Tasks:
**A)** List every figure written in digits in the passage about Tommi Forsstrom, in the order in which each appears.
**B)** Answer these questions using the passage about Tommi Forsstrom:
(i) In what year was the film in which Marty McFly travels back in time released?
(ii) How many companies has Tommi helped transition to their next level of growth?
(iii) What position did Tommi formerly hold, and at which firm?
**C)** Set down the passage about Tommi Forsstrom word for word, between "In the 1985" and "is equally exciting.", inclusive.

Passage provided:
In the 1985 sci-fi classic ‘Back to the Future,’ Michael J Fox tests out a time machine built by his eccentric scientist friend and accidentally travels 35 years back in time.

Trapped in the past, Michael J Fox who plays Marty McFly inadvertently, prevents his future parents’ meeting— threatening his very existence. He manages to set things right before traveling back to the future. As an 80’s kid, Tommi Forsstrom grew up watching the ‘Back to the Future’ trilogy. Tommi describes himself as a time traveler. His journey, though slightly different. is equally exciting. 

As a former internal product strategy consultant at Insight Partners, Tommi has helped more than 150 companies  transition to their next level of growth. He specializes in helping businesses tackle their product’s evolution through that messy middle – between product-market fit and IPO and says human life stages are surprisingly similar to company growth stages. Working with so many companies and having gone through multiple cycles has given Tommi a lot of foresight to tell businesses what choices can lead to negative and positive outcomes and which ones they can live with for a couple of years.

Exercise data:
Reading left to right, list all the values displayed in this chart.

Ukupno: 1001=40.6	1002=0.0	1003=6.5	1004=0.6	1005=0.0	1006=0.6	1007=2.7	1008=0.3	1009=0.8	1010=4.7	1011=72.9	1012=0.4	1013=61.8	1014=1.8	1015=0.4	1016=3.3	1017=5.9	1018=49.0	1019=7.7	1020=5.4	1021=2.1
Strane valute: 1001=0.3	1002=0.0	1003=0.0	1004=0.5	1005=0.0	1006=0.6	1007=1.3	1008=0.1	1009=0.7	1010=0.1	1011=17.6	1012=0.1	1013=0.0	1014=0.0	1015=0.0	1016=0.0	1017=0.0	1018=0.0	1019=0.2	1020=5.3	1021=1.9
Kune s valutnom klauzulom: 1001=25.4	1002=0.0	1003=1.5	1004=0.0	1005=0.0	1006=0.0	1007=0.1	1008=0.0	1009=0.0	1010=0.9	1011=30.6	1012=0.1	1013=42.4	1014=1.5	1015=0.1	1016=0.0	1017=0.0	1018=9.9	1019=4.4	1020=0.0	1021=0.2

---

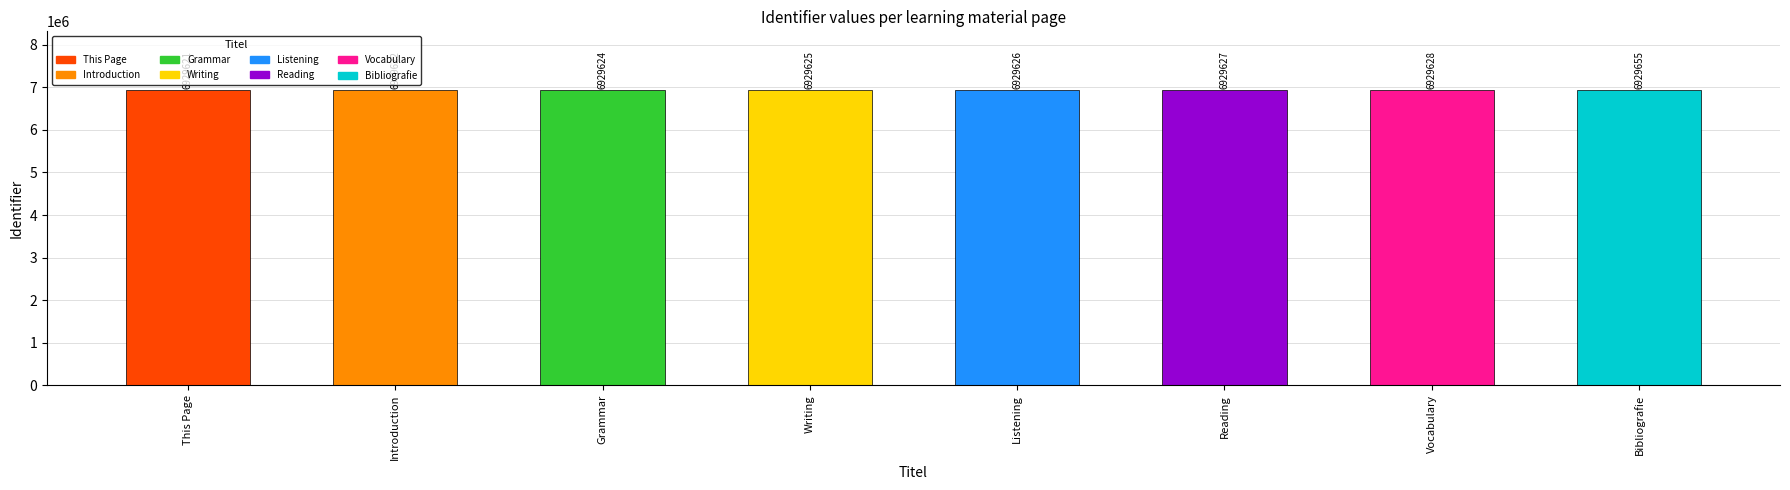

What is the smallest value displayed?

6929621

Answers by task:
**A)** 1985; 35; 80’s; 150

**B)**
(i) 1985.
(ii) More than 150.
(iii) Internal product strategy consultant at Insight Partners.

**C)**
In the 1985 sci-fi classic ‘Back to the Future,’ Michael J Fox tests out a time machine built by his eccentric scientist friend and accidentally travels 35 years back in time.

Trapped in the past, Michael J Fox who plays Marty McFly inadvertently, prevents his future parents’ meeting— threatening his very existence. He manages to set things right before traveling back to the future. As an 80’s kid, Tommi Forsstrom grew up watching the ‘Back to the Future’ trilogy. Tommi describes himself as a time traveler. His journey, though slightly different. is equally exciting.